En face, on aperçoit au milieu des champs incultes de la villa Borghèse, la triste et désolée maison de campagne qu’habita Raphaël ; et, comme pour assombrir encore ce mélancolique tableau, une ceinture de pins-parasols, en tous temps couverte d’une noire armée de corbeaux, l’encadre à l’horizon.

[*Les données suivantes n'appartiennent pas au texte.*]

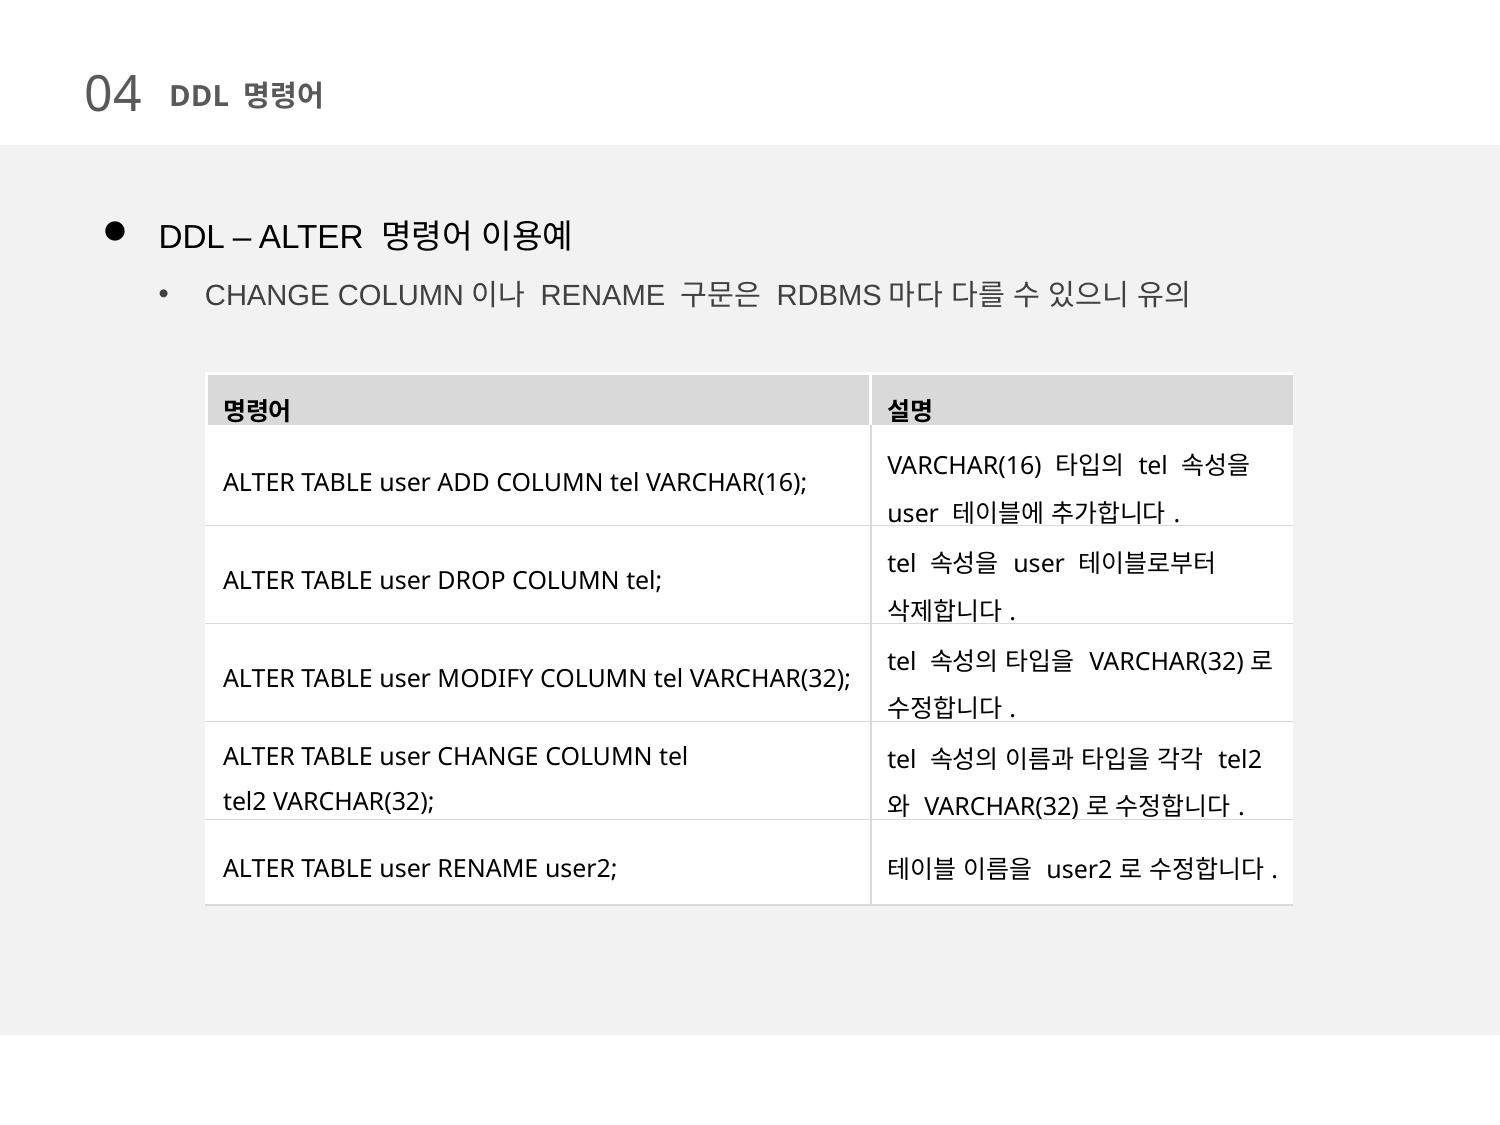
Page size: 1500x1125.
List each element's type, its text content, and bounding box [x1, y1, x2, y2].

text_box DDL – ALTER 명령어 이용예 CHANGE COLUMN이나 RENAME 구문은 RDBMS마다 다를 수 있으니 유의 [77, 208, 1412, 319]
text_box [64, 54, 342, 131]
table_header 설명 [872, 375, 1293, 425]
table_cell ALTER TABLE user ADD COLUMN tel VARCHAR(16); [208, 430, 870, 525]
table_header 명령어 [208, 375, 869, 425]
table_cell tel 속성의 타입을 VARCHAR(32)로 수정합니다. [872, 624, 1293, 721]
table_cell VARCHAR(16) 타입의 tel 속성을 user 테이블에 추가합니다. [872, 430, 1293, 525]
table_cell ALTER TABLE user DROP COLUMN tel; [208, 526, 870, 623]
table_cell 테이블 이름을 user2로 수정합니다. [872, 820, 1293, 904]
table_cell ALTER TABLE user CHANGE COLUMN tel tel2 VARCHAR(32); [208, 722, 870, 819]
table_cell tel 속성을 user 테이블로부터 삭제합니다. [872, 526, 1293, 623]
table_cell tel 속성의 이름과 타입을 각각 tel2와 VARCHAR(32)로 수정합니다. [872, 722, 1293, 819]
table_cell ALTER TABLE user RENAME user2; [208, 820, 870, 904]
table_cell ALTER TABLE user MODIFY COLUMN tel VARCHAR(32); [208, 624, 870, 721]
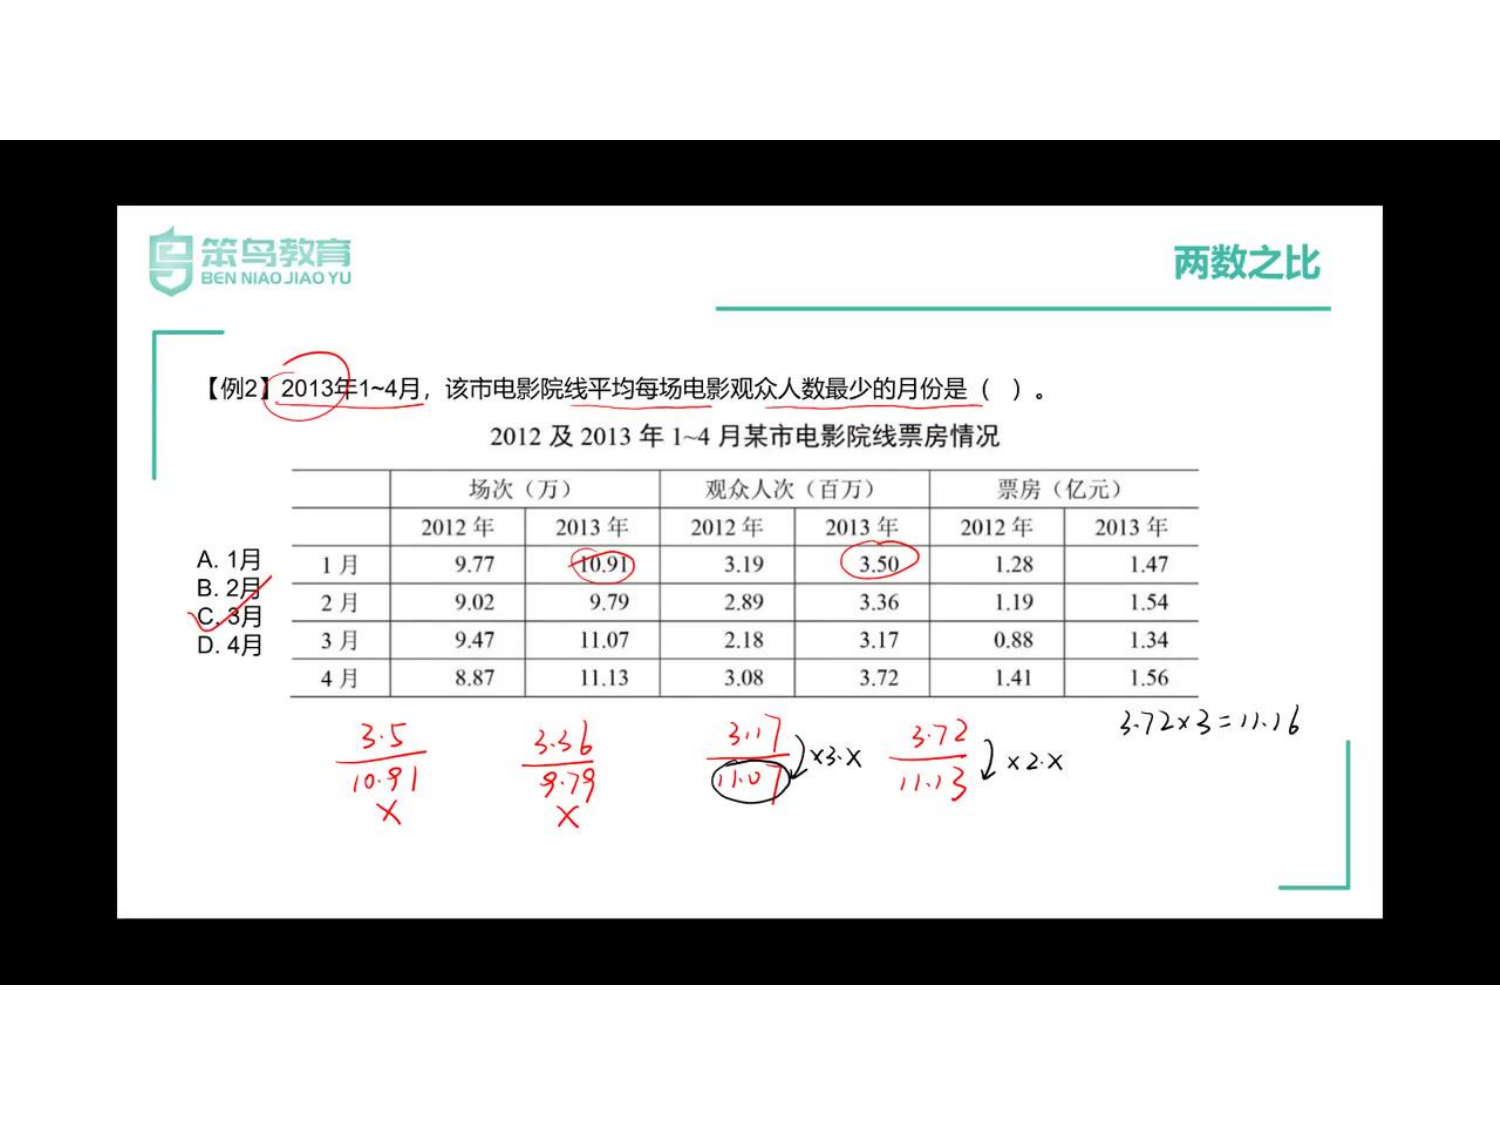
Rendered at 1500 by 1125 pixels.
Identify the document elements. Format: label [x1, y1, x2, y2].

picture [0, 140, 1500, 985]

Telle est, à peu près, la topographie vraiment royale dont la munificence du gouvernement français a doté ses artistes pendant le temps de leur séjour à Rome. Les appartements du directeur y sont d’une somptuosité remarquable ; bien des ambassadeurs seraient heureux d’en posséder de pareils. Les chambres des pensionnaires, à l’exception de deux ou trois, sont, au contraire, petites, incommodes, et surtout excessivement mal meublées. Je parie qu’un maréchal des logis de la caserne Popincourt, à Paris, est mieux partagé, sous ce rapport, que je ne l’étais au palais de l’Accademia di Francia. Dans le jardin sont la plupart des ateliers des peintres et sculpteurs ; les autres sont disséminés dans l’intérieur de la maison et sur un petit balcon élevé, donnant sur le jardin des Ursulines, d’où l’on aperçoit la chaîne de la Sabine, le Monte Cavo et le camp d’Annibal. De plus une bibliothèque, totalement dépourvue d’ouvrages nouveaux, mais assez bien fournie en livres classiques, est ouverte jusqu’à trois heures aux élèves laborieux, et présente au désœuvrement de ceux qui ne le sont pas une ressource contre l’ennui. Car il faut dire que la liberté dont ils jouissent est à peu près illimitée. Les pensionnaires sont bien tenus d’envoyer tous les ans à l’Académie de Paris, un tableau, un dessin, une médaille ou une partition, mais, ce travail une fois fait, ils peuvent employer leur temps comme bon leur semble, où même ne pas l’employer du tout, sans que personne ait rien à y voir. La tâche du directeur se borne à administrer l’établissement et à surveiller l’exécution du règlement qui le régit. Quant à la direction des études, il n’exerce à cet égard aucune influence. Cela se conçoit : les vingt-deux élèves pensionnés, s’occupant de cinq arts, frères, si l’on veut mais différents, il n’est pas possible à un seul homme de les posséder tous, et il serait mal venu de donner son avis sur ceux qui lui sont étrangers.